We’ve talked about working around this by wrapping all user-controlled markup in <object> tags (http://software.hixie.ch/utilities/js/live-dom-viewer/saved/4065), or possibly putting each comment inside <table><td> (http://software.hixie.ch/utilities/js/live-dom-viewer/?saved=4066). I don’t think there are many ways to break outside of those in the parser. But this solution (if it actually works) is obviously a bit of a hack.
It would be great if there were a way to tell the browser to keep the user-controlled markup from breaking out of its container element, both in terms of the DOM and visually.

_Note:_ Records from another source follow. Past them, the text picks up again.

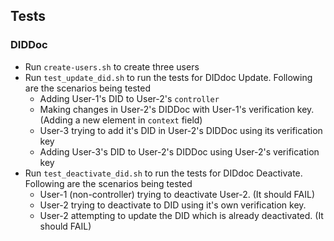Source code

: ## Tests

### DIDDoc

- Run `create-users.sh` to create three users
- Run `test_update_did.sh` to run the tests for DIDdoc Update. Following are the scenarios being tested
  - Adding User-1's DID to User-2's `controller`
  - Making changes in User-2's DIDDoc with User-1's verification key. (Adding a new element in `context` field)
  - User-3 trying to add it's DID in User-2's DIDDoc using its verification key
  - Adding User-3's DID to User-2's DIDDoc using User-2's verification key
- Run `test_deactivate_did.sh` to run the tests for DIDdoc Deactivate. Following are the scenarios being tested
  - User-1 (non-controller) trying to deactivate User-2. (It should FAIL)
  - User-2 trying to deactivate to DID using it's own verification key.
  - User-2 attempting to update the DID which is already deactivated. (It should FAIL)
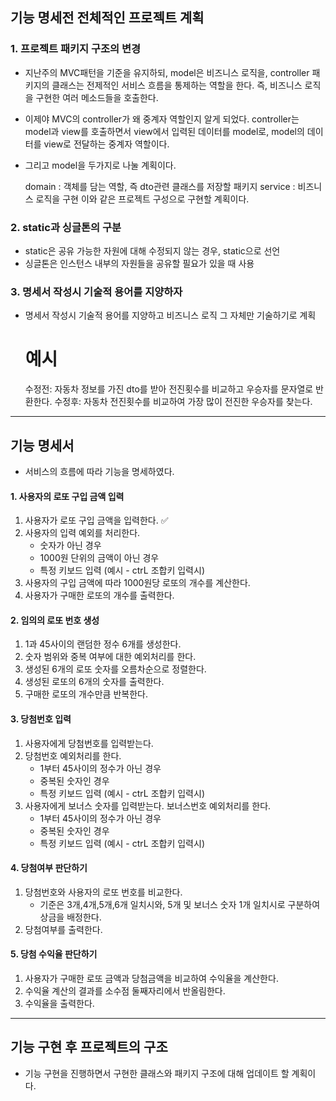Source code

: ## 기능 명세전 전체적인 프로젝트 계획

### 1. 프로젝트 패키지 구조의 변경
- 지난주의 MVC패턴을 기준을 유지하되, model은 비즈니스 로직을, controller 패키지의 클래스는 전제적인 서비스 흐름을 통제하는 역할을 한다. 즉, 비즈니스 로직을 구현한 여러 메소드들을 호출한다.
- 이제야 MVC의 controller가 왜 중계자 역할인지 알게 되었다. controller는 model과 view를 호출하면서 view에서 입력된 데이터를 model로, model의 데이터를 view로 전달하는 중계자 역할이다.
- 그리고 model을 두가지로 나눌 계획이다.
    

    domain : 객체를 담는 역할, 즉 dto관련 클래스를 저장할 패키지
    service : 비즈니스 로직을 구현
이와 같은 프로젝트 구성으로 구현할 계획이다.

### 2. static과 싱글톤의 구분
- static은 공유 가능한 자원에 대해 수정되지 않는 경우, static으로 선언
- 싱글톤은 인스턴스 내부의 자원들을 공유할 필요가 있을 때 사용

### 3. 명세서 작성시 기술적 용어를 지양하자
- 명세서 작성시 기술적 용어를 지양하고 비즈니스 로직 그 자체만 기술하기로 계획

    
    # 예시

    수정전: 자동차 정보를 가진 dto를 받아 전진횟수를 비교하고 우승자를 문자열로 반환한다.
    수정후: 자동차 전진횟수를 비교하여 가장 많이 전진한 우승자를 찾는다.

<hr />

## 기능 명세서
- 서비스의 흐름에 따라 기능을 명세하였다.

#### 1. 사용자의 로또 구입 금액 입력

1. 사용자가 로또 구입 금액을 입력한다. ✅
2. 사용자의 입력 예외를 처리한다.
   - 숫자가 아닌 경우
   - 1000원 단위의 금액이 아닌 경우
   - 특정 키보드 입력 (예시 - ctrL 조합키 입력시)
3. 사용자의 구입 금액에 따라 1000원당 로또의 개수를 계산한다.
4. 사용자가 구매한 로또의 개수를 출력한다.


#### 2. 임의의 로또 번호 생성

1. 1과 45사이의 랜덤한 정수 6개를 생성한다.
2. 숫자 범위와 중복 여부에 대한 예외처리를 한다.
3. 생성된 6개의 로또 숫자를 오름차순으로 정렬한다.
3. 생성된 로또의 6개의 숫자를 출력한다.
4. 구매한 로또의 개수만큼 반복한다.


#### 3. 당첨번호 입력

1. 사용자에게 당첨번호를 입력받는다.
2. 당첨번호 예외처리를 한다.
   - 1부터 45사이의 정수가 아닌 경우
   - 중복된 숫자인 경우
   - 특정 키보드 입력 (예시 - ctrL 조합키 입력시) 
3. 사용자에게 보너스 숫자를 입력받는다.
   보너스번호 예외처리를 한다.
   - 1부터 45사이의 정수가 아닌 경우
   - 중복된 숫자인 경우
   - 특정 키보드 입력 (예시 - ctrL 조합키 입력시)
   

#### 4. 당첨여부 판단하기

1. 당첨번호와 사용자의 로또 번호를 비교한다.
    - 기준은 3개,4개,5개,6개 일치시와, 5개 및 보너스 숫자 1개 일치시로 구분하여 상금을 배정한다.
2. 당첨여부를 출력한다.


#### 5. 당첨 수익율 판단하기

1. 사용자가 구매한 로또 금액과 당첨금액을 비교하여 수익율을 계산한다.
2. 수익율 계산의 결과를 소수점 둘째자리에서 반올림한다.
3. 수익율을 출력한다.


<hr />

## 기능 구현 후 프로젝트의 구조
- 기능 구현을 진행하면서 구현한 클래스와 패키지 구조에 대해 업데이트 할 계획이다.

<iframe seamless sandbox srcdoc> seemed like a solution for this, but seamless iframes have been removed from the spec. (This solution is extra appealing because of the browser-provided sandboxing; perhaps we could someday get rid of the sanitizing we do on our servers to remove scripts, etc.)
Some strawman proposals:
<untrusted srcdoc="<p>HTML goes here</p>">
This is similar to <iframe srcdoc>. We'd of course have to ensure the attribute value does not contain any quotes on the server side.
<p>HTML goes here</p>
For this one to work, the parsing would need to be similar to <textarea> where it consumes all characters until the next instance of "</untrusted>". And of course we'd have to ensure to remove "</untrusted>" from the content itself on the server side.